I live on Innerarity Point. Are you fishing in the Gulf Sores National Park or the Public Access area, down the street from The Reef? What kind of set-up are you using? Would love to stop by next time you head out, maybe learn a thing or two.


----------



## xxxxxxxxxxxxxxxxxxxxxxxfish4fun (Oct 22, 2007)

Fishing surf side in Gulf Sores National Park , drum caught on surf side and flounder ICW side.No special rigs, just pompano type with oversized hooks and some withrunning sinker set up.Secret weapon , Patience and right time right place.


----------



## J.Sharit (Oct 3, 2007)

NIce catch always fun at night never know what you might get......


----------



## Kookmeyer (Aug 22, 2009)

Thanks for the tip.
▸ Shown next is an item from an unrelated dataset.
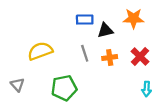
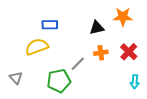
blue rectangle: (85, 20) -> (50, 25), moved
gray line: (85, 53) -> (78, 64), moved, turned 63

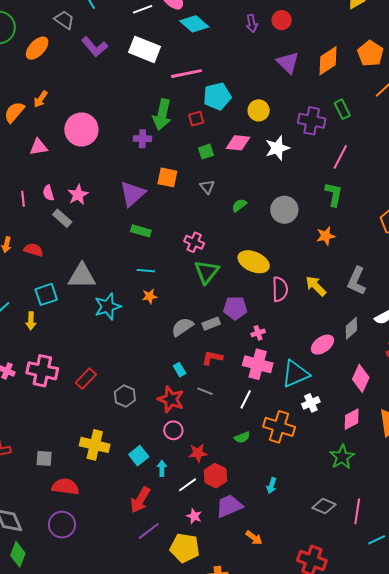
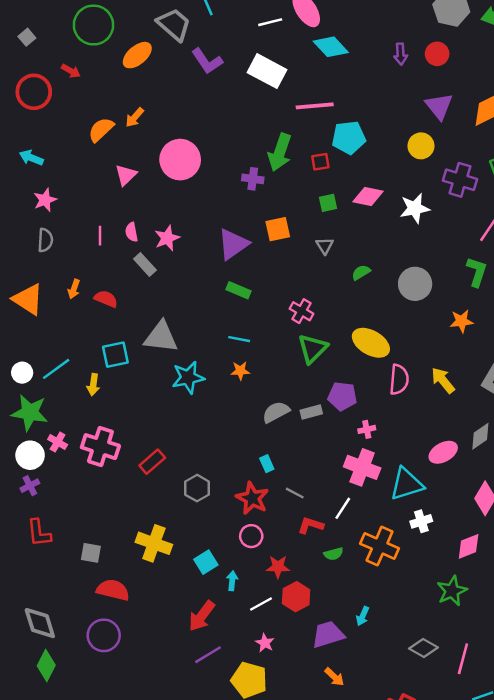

I headed over to Johnson Beach and caught this nice size Black Drum at 7PM Monday, about 20 yds from the shore on a Pompano Jig.


----------



## xxxxxxxxxxxxxxxxxxxxxxxfish4fun (Oct 22, 2007)

NICE,VERY VERY NICE


----------



## jim t (Sep 30, 2007)

GREAT reports... GREAT pics!!!:bowdown:bowdown:letsparty

Thanks for the "patterns" too. 

DoubleD was saying today that he has caught Bull Dolphin, BFT, Spanish Macks, and yes, today, even POMPANO on pompano jigs...

Jim


----------